Des personnes souffrant de troubles psychiatriques abandonnées entre l’hôpital, la rue et les dispositifs saturés. Au fil des mois, une même question revenait sans cesse :
comment une société peut-elle s’habituer à voir des êtres humains dormir dehors ?

Les politiques publiques parlent d’« hébergement d’urgence ».
Mais l’urgence dure parfois dix ans. Chaque hiver, les mêmes déclarations réapparaissent :
personne ne doit mourir dans la rue.
Pourtant, chaque hiver, les maraudes comptent les absents.
Ceux qui ne répondent plus. Ceux que le froid, l’épuisement ou la solitude ont fini par emporter. Dans le métro, la nuit révèle une autre géographie de la ville.
Quand les derniers voyageurs rentrent chez eux, certains commencent seulement leur recherche d’un endroit où tenir jusqu’au matin.

Quelques stations deviennent des refuges temporaires.
La chaleur y est relative, la lumière permanente, le sommeil fragile.
Les agents de sécurité réveillent régulièrement ceux qui s’allongent trop longtemps.
Dormir devient un mouvement perpétuel. Les photographies de ce reportage racontent cette endurance. Non pas l’instant spectaculaire de la détresse, mais sa répétition quotidienne. Des visages marqués par le manque de sommeil.
Des gestes minuscules pour préserver une forme de dignité : se laver dans des toilettes publiques, plier soigneusement une couverture, partager un café, protéger son chien, garder une chemise propre pour un rendez-vous administratif.

Vivre dehors transforme le rapport au temps. On ne pense plus à demain.
On pense à la prochaine nuit. Au prochain contrôle. Au prochain repas.
À l’endroit où il sera encore possible de s’allonger sans être chassé.

Le paradoxe est là : jamais les villes n’ont autant parlé d’inclusion, et jamais autant de personnes n’ont eu le sentiment d’être devenues invisibles.

Ce reportage est une immersion dans cette fracture. Entre les discours et le terrain.
Entre les promesses politiques et la réalité physique de la rue.
Entre une société qui regarde ailleurs et des hommes et des femmes qui continuent d’exister malgré tout, au bord du flux permanent des passants.

Car le sans-abrisme ne raconte pas seulement la pauvreté.
Il raconte aussi ce qu’une société accepte de tolérer sous ses propres yeux.

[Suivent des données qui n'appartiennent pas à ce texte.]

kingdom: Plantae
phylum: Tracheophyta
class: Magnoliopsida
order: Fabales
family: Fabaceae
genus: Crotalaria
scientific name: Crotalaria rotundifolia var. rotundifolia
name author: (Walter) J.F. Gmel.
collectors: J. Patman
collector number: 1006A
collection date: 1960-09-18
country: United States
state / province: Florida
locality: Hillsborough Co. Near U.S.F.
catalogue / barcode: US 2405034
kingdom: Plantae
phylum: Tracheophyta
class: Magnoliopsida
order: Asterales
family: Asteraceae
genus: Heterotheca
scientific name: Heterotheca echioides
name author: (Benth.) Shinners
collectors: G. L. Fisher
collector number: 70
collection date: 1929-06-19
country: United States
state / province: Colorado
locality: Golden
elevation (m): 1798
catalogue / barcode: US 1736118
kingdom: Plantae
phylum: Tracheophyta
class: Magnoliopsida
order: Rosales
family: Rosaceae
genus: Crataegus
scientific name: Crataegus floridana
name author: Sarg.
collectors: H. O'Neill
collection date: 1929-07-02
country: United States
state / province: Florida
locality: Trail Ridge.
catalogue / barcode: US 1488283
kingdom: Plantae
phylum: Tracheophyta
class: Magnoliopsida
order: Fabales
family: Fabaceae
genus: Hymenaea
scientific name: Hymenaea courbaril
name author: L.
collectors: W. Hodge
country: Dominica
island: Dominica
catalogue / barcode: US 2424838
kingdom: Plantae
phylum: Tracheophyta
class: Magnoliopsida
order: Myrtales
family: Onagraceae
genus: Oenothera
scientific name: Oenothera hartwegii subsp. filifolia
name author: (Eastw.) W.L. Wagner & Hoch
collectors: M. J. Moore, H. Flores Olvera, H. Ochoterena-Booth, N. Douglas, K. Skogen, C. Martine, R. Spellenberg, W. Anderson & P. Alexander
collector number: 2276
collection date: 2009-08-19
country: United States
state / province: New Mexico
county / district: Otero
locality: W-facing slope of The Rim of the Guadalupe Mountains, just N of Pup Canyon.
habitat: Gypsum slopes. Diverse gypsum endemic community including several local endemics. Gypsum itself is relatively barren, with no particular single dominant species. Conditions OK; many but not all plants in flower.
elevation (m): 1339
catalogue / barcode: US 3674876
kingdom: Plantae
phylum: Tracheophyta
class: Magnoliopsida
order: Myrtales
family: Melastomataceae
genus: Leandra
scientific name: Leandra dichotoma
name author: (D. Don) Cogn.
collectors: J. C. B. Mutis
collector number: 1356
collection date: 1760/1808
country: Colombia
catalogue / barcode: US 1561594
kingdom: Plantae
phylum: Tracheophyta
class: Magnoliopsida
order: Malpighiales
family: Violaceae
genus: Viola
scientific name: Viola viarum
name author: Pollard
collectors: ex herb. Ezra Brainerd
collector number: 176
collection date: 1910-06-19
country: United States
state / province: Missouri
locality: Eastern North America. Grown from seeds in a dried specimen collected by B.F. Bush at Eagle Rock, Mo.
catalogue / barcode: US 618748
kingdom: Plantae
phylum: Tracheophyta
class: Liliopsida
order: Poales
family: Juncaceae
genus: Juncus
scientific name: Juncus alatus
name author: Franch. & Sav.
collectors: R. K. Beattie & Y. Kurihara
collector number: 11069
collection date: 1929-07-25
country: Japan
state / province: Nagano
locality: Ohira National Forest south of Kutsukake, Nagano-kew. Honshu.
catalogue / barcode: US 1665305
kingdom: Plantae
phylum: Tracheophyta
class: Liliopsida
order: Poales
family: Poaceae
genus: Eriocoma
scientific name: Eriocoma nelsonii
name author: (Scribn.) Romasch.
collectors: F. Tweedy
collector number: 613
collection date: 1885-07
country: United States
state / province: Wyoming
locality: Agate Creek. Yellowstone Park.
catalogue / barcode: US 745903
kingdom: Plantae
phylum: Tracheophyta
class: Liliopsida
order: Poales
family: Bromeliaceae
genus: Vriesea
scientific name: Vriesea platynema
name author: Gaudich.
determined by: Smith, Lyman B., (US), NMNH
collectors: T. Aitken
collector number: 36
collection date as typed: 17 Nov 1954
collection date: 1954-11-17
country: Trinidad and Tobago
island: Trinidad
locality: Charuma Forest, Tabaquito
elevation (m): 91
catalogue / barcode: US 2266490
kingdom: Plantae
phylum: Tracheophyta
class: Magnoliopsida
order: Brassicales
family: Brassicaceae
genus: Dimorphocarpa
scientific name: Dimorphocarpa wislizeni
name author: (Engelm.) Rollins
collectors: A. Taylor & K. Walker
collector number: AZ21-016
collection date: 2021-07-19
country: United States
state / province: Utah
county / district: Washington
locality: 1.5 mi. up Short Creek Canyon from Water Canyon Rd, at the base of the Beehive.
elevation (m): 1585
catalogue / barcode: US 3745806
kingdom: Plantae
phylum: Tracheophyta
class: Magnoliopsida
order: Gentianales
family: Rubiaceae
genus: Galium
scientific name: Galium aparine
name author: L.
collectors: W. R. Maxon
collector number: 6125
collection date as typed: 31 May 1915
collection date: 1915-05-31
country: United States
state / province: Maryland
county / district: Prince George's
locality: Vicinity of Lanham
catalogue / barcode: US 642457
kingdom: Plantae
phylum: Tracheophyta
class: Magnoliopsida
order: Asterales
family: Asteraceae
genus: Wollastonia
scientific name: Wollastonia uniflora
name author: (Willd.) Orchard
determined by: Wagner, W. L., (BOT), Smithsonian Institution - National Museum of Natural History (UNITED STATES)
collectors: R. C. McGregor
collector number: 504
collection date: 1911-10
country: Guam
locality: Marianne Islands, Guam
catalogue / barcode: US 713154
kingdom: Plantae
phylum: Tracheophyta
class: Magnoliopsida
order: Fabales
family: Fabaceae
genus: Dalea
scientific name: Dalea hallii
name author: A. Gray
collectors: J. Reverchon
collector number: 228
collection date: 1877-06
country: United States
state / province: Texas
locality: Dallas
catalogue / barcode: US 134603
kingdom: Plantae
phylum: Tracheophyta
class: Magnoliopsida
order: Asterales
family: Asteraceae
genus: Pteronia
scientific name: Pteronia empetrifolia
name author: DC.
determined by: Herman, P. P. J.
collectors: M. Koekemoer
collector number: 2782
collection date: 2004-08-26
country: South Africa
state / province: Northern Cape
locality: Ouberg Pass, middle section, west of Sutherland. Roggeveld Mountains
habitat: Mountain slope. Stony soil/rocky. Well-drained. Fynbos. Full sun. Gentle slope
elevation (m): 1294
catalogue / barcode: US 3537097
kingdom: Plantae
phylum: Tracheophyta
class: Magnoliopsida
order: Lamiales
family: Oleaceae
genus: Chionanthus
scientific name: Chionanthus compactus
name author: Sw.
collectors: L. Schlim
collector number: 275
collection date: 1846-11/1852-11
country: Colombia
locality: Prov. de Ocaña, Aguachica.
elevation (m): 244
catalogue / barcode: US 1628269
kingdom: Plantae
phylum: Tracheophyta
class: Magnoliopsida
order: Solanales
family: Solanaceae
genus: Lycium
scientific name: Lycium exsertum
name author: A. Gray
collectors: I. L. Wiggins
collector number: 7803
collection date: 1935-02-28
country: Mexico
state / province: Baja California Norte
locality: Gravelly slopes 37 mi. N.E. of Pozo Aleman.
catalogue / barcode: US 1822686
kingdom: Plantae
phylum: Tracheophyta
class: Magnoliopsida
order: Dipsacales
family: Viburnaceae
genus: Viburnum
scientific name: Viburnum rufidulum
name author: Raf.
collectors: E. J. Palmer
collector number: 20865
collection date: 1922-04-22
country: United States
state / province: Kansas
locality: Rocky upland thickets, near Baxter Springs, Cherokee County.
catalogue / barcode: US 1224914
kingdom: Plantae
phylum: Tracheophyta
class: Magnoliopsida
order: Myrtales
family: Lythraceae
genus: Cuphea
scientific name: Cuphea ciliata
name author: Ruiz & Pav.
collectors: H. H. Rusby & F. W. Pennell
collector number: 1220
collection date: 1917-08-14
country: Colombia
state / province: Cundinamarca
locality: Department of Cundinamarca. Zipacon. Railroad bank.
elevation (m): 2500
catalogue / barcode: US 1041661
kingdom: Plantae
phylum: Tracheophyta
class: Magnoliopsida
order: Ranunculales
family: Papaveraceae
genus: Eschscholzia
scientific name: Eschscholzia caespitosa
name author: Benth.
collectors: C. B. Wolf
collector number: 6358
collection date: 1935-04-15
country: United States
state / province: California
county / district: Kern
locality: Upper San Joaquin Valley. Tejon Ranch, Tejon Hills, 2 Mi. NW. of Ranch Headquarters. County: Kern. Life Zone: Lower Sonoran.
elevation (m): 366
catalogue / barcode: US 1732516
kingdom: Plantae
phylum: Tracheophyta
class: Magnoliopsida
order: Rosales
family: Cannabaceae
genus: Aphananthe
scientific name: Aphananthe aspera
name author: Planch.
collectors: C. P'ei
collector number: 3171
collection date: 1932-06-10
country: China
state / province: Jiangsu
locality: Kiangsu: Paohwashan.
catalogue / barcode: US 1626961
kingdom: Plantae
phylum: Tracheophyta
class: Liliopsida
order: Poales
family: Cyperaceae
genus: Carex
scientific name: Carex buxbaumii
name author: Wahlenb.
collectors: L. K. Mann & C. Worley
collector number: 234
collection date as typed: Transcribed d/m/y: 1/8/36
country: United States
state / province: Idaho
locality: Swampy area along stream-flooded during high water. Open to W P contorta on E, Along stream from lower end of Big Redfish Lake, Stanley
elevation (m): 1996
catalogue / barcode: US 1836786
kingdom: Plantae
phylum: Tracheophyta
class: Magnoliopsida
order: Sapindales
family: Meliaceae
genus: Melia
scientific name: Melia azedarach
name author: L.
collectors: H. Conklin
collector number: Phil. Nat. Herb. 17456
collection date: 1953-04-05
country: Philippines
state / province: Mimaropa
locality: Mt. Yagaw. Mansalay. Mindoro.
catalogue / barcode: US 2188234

Le 22 janvier 2026, la Nuit de la Solidarité a recensé 3 857 personnes sans solution d’hébergement dans les rues de Paris, soit une hausse de 10 % par rapport à l’année précédente. Un chiffre record depuis la création de l’opération en 2018. Pourtant, pour Elina Dumont, ces chiffres restent largement en dessous de la réalité. Cette nuit-là, que nous avons suivie à ses côtés, l’ancienne femme sans-abri rappelait que beaucoup échappent au décompte : ceux qui se cachent pour dormir, se réfugient dans des parkings, des caves, des halls d’immeubles ou des recoins invisibles de la ville afin d’éviter les contrôles, les violences ou les expulsions. En début de soirée, dans le gymnase où étaient réunis les bénévoles avant les maraudes, plusieurs membres du collectif Utopia 56 ont pris la parole pour dénoncer les opérations de démantèlement de camps et le nettoyage régulier de certains lieux de vie par les autorités. Selon eux, ces expulsions dispersent les personnes sans abri aux marges de la ville et rendent leur présence encore plus difficile à comptabiliser. Derrière les statistiques officielles demeure ainsi une réalité mouvante, invisible et profondément humaine : celle de milliers de personnes contraintes de survivre dans les angles morts de la capitale.